We now have a decent handle on biotechnology, and this grip on the science will grow firmer over time. Eventually – this decade, or next century – we will be able to fight the natural (and probably accelerating!) degradation of our bodies and our genes and even of the animals and plants around us: a fight that I believe we will largely win, even before the Second Coming.
No more shall there be in it an infant who lives but a few days, or an old man who does not fill out his days, for the young man shall die a hundred years old, and the sinner a hundred years old shall be accursed.Isaiah 65:60 English Standard Version
But let’s return from future victory, to the needs of the current fight:
Darwin Devolves — Again
First, no new biological structures were observed and there is no evidence that evolution produced any new biological feature. Quite the contrary. A functional structure, necessary for early embryonic development, failed to be removed when it would normally be eliminated in the developmental process. If this counts as “evolution,” as the authors say and the eager headlines proclaim, then it certainly is not evolution as Darwin envisioned it. Evolution needs to explain (and Darwin thought he was explaining) the origin of new biological features, and eventually completely new biological forms. Observing that a pre-existing structure remains on the scene after it was supposed to depart stage left tells us nothing about the structure’s origin.

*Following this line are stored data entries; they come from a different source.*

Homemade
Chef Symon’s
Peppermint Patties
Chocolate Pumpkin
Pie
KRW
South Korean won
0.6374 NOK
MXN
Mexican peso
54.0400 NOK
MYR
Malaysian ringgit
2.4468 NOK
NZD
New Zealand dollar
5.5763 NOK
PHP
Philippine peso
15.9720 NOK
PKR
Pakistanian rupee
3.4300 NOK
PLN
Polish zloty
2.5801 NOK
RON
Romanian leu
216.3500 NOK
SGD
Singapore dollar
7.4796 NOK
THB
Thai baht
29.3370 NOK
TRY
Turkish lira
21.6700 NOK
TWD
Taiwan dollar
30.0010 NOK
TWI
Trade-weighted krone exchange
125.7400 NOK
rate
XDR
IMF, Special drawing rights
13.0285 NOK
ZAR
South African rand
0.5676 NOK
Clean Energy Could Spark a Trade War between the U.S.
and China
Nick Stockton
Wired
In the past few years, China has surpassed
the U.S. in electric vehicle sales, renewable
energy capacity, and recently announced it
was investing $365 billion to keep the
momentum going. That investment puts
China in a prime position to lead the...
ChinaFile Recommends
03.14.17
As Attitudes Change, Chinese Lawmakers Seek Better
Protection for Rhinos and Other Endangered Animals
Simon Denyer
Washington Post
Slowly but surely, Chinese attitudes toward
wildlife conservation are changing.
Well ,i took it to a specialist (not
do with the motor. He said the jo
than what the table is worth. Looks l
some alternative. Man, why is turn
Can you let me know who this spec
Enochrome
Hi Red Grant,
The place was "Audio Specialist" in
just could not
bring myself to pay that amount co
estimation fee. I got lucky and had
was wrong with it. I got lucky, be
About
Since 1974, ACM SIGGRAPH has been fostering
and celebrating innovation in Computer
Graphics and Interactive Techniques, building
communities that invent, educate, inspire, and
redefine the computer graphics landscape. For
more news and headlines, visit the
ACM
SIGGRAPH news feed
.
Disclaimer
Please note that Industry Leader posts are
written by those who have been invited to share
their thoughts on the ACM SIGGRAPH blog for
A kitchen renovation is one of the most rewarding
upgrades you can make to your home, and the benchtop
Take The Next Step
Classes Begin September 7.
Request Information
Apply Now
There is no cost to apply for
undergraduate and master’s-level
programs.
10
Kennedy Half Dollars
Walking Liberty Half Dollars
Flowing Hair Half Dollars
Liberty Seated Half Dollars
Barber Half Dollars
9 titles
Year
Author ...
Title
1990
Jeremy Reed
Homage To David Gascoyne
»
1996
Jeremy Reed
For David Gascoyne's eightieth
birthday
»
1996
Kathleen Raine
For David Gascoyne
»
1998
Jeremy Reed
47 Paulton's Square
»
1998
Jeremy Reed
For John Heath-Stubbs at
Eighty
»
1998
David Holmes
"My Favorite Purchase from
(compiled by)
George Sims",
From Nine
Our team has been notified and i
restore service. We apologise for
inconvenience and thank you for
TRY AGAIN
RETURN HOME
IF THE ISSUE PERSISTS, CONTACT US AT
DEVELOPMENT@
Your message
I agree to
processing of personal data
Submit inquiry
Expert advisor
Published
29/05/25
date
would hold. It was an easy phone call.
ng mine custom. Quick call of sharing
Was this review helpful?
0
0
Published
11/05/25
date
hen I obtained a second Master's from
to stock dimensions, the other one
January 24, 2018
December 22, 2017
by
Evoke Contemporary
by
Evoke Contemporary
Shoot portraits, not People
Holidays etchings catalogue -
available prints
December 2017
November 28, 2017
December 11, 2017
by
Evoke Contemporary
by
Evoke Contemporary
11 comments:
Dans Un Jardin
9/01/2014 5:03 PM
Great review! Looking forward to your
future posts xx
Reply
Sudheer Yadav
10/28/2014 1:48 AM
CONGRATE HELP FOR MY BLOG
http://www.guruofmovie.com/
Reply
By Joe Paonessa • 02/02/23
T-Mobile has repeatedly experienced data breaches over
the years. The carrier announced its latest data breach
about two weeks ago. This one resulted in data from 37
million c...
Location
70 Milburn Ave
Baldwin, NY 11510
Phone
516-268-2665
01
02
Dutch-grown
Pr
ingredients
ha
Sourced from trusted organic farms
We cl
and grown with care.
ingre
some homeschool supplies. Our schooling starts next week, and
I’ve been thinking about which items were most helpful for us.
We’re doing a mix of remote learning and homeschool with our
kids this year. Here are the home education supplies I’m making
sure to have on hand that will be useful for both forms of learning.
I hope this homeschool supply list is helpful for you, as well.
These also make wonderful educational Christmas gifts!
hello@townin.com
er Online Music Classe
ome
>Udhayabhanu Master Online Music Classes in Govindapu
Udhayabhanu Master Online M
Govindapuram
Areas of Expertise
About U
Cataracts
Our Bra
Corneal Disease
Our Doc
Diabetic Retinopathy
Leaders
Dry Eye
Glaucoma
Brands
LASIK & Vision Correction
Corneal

Instead, what we seem to be observing in the case of the human median artery is a breakdown of a pre-existing system and a failure of a regulatory process to proceed along its pre-programmed lines. In spite of the evolutionary narrative, breakdown of existing systems and disruption of genetic programming is precisely what we can expect from mutations. If it turns out that the persistence of the median artery into adulthood is indeed the result of mutations, then what we will have is yet another example of broken genes and a broken process — another example of loss-of-function mutations, just as Michael Behe argued in Darwin Devolves. Such de-evolutionary changes may be interesting, but they are of no comfort to the evolutionary story. Indeed, they are precisely the opposite of what evolutionary theory has to explain.
Natural Selection to the Rescue?
Second, despite suggestions in the researchers’ paper to the contrary, the persistence of the median artery can hardly be viewed as an example of natural selection acting on variations. If it is, then it seems to be exactly backwards from what the theory states. As already mentioned, potential negative implications for carpal tunnel syndrome are at hand. Additionally, the authors note the disadvantages of the persistent artery in terms of potential “thrombosis, aneurysm, calcification or traumatic rupture,” and acknowledge that “a median artery is usually considered a disadvantage when complications arise due to its presence.” Why then would natural selection aggressively select for the median artery in the course of just a few generations? The best the authors can offer for a selection advantage is that “in rare instances,” the median artery could act as a backup “emergency vessel” if damage to the radial or ulnar arteries occurs.
On balance, the authors’ own cited evidence points to an overarching disadvantage in the persistence of the median artery, suggesting (one might reasonably conclude) that there was a purpose in the first place for the regression of the artery after it had done its job in early embryonic development.Humans Evolving? Armed with the Evidence, the Story Breaks Down, by Eric H. Anderson
Christians are going to have to get to work, to fix the increasing cascade of genetic problems.
And not waste time in occult beliefs on how our bodies & genes breaking down supposedly represents a genetic improvement over the past.